PROBLEM DETAILS
Only the lines with the string "Johnson" are needed; return each of them from the entries below.

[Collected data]
=-=-=

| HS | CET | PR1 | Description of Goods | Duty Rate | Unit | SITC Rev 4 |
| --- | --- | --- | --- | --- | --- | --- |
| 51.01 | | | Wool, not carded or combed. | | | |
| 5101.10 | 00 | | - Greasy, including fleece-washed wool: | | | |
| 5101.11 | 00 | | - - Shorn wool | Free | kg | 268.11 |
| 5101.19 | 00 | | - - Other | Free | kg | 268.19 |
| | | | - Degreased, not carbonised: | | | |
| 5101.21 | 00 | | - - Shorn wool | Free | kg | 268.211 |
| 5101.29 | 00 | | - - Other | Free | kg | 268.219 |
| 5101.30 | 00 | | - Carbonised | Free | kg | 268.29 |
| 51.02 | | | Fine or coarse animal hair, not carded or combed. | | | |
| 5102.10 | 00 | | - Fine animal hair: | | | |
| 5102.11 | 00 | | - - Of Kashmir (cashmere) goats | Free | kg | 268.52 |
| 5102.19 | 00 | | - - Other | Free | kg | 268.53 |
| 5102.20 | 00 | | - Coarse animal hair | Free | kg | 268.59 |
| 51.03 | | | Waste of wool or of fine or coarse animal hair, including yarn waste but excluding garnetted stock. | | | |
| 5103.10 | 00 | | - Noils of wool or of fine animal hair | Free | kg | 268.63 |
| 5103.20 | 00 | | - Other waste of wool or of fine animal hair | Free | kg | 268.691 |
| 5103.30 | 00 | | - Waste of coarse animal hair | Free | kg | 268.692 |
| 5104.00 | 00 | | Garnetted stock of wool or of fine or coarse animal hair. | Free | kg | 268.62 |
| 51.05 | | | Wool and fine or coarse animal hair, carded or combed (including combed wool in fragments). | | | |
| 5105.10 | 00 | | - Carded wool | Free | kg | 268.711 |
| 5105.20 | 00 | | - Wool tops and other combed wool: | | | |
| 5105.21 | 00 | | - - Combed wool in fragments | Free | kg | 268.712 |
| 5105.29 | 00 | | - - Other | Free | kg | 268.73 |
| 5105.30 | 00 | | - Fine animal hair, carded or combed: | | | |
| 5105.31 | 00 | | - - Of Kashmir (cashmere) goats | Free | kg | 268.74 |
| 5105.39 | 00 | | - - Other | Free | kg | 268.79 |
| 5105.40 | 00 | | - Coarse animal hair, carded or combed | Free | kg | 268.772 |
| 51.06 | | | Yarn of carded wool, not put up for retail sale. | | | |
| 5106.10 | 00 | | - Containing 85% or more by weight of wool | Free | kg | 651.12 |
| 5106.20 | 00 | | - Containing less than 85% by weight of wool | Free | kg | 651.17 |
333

=-=-=

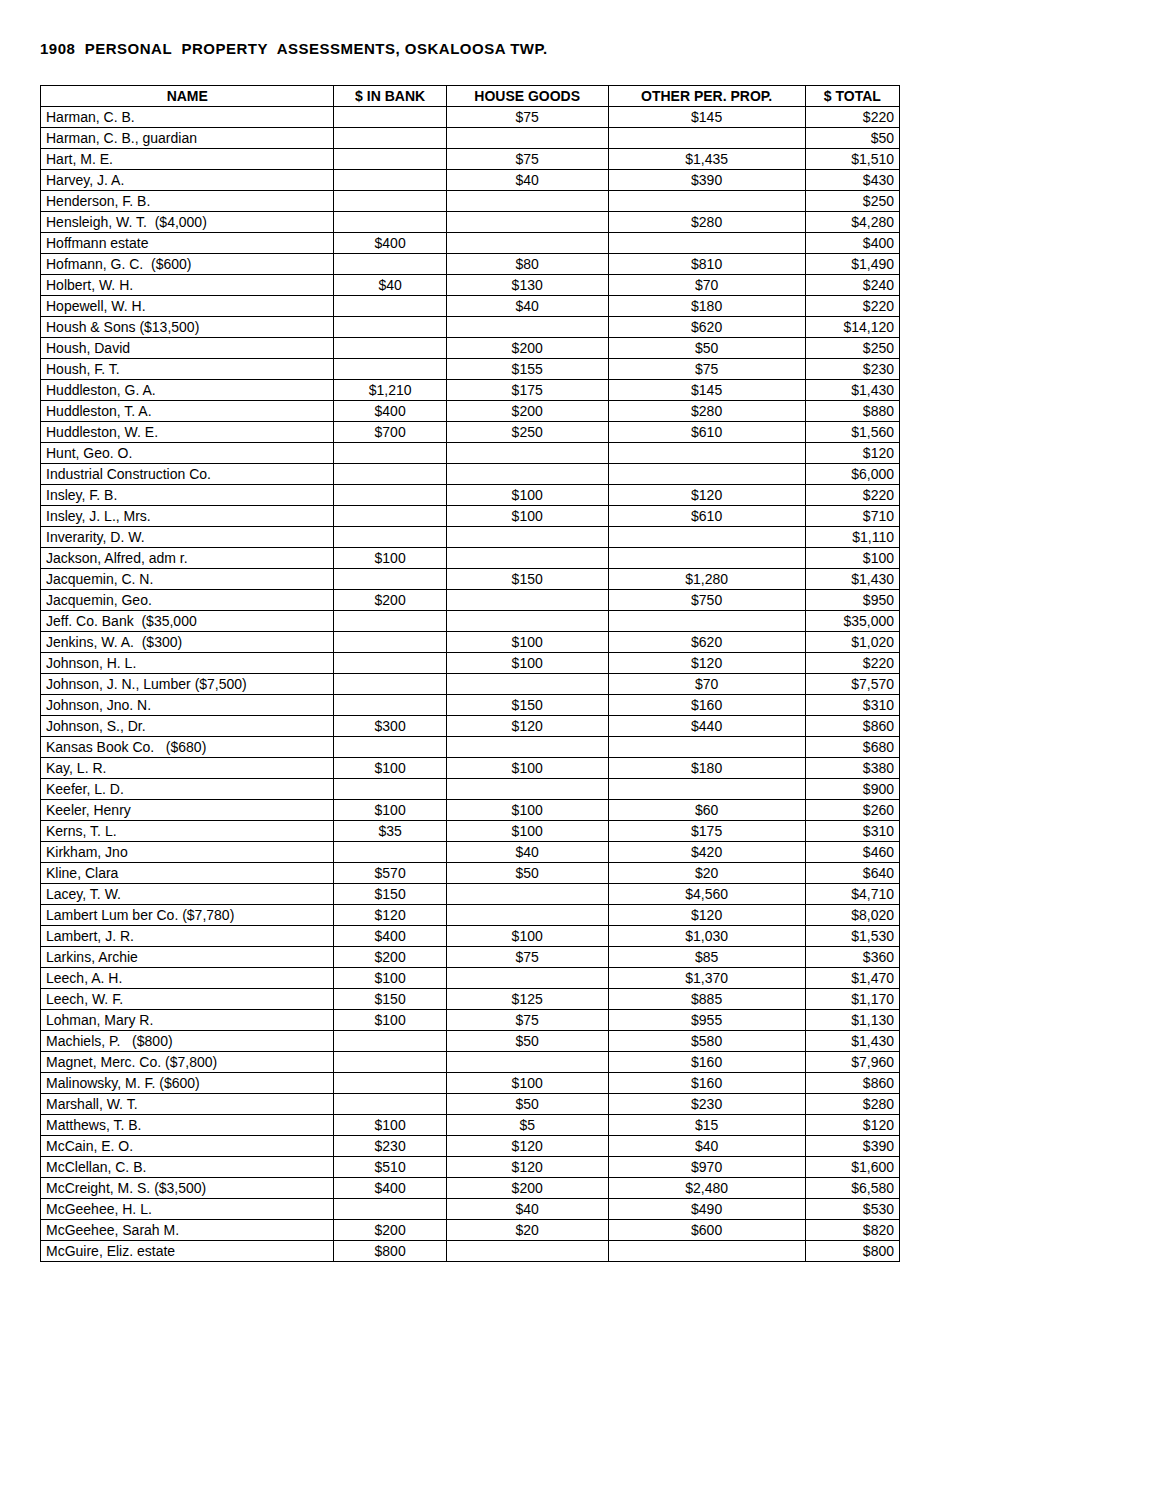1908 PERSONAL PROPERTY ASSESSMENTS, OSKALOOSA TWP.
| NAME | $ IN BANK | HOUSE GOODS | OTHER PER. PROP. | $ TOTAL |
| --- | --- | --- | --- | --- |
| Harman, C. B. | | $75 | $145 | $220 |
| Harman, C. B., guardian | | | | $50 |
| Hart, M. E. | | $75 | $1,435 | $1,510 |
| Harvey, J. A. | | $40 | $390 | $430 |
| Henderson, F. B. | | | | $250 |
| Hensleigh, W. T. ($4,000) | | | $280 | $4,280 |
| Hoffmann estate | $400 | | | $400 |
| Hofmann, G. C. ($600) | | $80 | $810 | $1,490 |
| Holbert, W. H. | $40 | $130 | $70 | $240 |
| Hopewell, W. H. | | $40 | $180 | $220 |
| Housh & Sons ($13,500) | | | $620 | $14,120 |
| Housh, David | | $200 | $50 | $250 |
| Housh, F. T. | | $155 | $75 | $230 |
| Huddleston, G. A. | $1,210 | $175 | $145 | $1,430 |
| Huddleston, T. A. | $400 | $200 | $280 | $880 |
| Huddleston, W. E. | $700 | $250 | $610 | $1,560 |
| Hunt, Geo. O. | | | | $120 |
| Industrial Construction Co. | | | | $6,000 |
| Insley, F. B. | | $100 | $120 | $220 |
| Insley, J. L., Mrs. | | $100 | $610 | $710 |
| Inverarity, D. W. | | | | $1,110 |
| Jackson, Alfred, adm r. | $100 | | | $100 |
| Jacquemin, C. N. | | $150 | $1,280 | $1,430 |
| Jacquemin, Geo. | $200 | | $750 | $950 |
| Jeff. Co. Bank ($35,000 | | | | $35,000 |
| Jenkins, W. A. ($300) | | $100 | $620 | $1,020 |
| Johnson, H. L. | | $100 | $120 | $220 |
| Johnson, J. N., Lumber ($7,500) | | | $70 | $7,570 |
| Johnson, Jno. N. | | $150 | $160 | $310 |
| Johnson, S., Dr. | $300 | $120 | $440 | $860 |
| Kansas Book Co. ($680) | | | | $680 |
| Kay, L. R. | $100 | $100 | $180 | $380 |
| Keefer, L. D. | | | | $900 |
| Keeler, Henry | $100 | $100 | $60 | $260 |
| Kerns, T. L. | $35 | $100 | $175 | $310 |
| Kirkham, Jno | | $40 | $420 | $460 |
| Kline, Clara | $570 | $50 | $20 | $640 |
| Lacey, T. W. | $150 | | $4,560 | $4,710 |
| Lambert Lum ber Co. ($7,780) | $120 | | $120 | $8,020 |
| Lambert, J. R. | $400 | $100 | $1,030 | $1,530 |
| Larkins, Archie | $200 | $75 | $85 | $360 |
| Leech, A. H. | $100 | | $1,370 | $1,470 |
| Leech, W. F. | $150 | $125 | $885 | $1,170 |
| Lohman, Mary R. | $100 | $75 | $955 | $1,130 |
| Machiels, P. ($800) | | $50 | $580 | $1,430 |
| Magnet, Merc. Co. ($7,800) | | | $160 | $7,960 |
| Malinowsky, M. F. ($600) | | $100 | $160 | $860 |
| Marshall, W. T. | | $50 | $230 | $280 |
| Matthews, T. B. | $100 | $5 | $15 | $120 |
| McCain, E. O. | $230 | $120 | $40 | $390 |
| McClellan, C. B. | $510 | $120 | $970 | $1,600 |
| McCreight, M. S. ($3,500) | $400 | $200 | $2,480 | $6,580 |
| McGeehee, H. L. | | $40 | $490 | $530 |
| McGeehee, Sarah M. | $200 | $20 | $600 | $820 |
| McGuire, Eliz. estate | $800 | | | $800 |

=-=-=

EXERCISE RESULT
| Johnson, H. L. | | $100 | $120 | $220 |
| Johnson, J. N., Lumber ($7,500) | | | $70 | $7,570 |
| Johnson, Jno. N. | | $150 | $160 | $310 |
| Johnson, S., Dr. | $300 | $120 | $440 | $860 |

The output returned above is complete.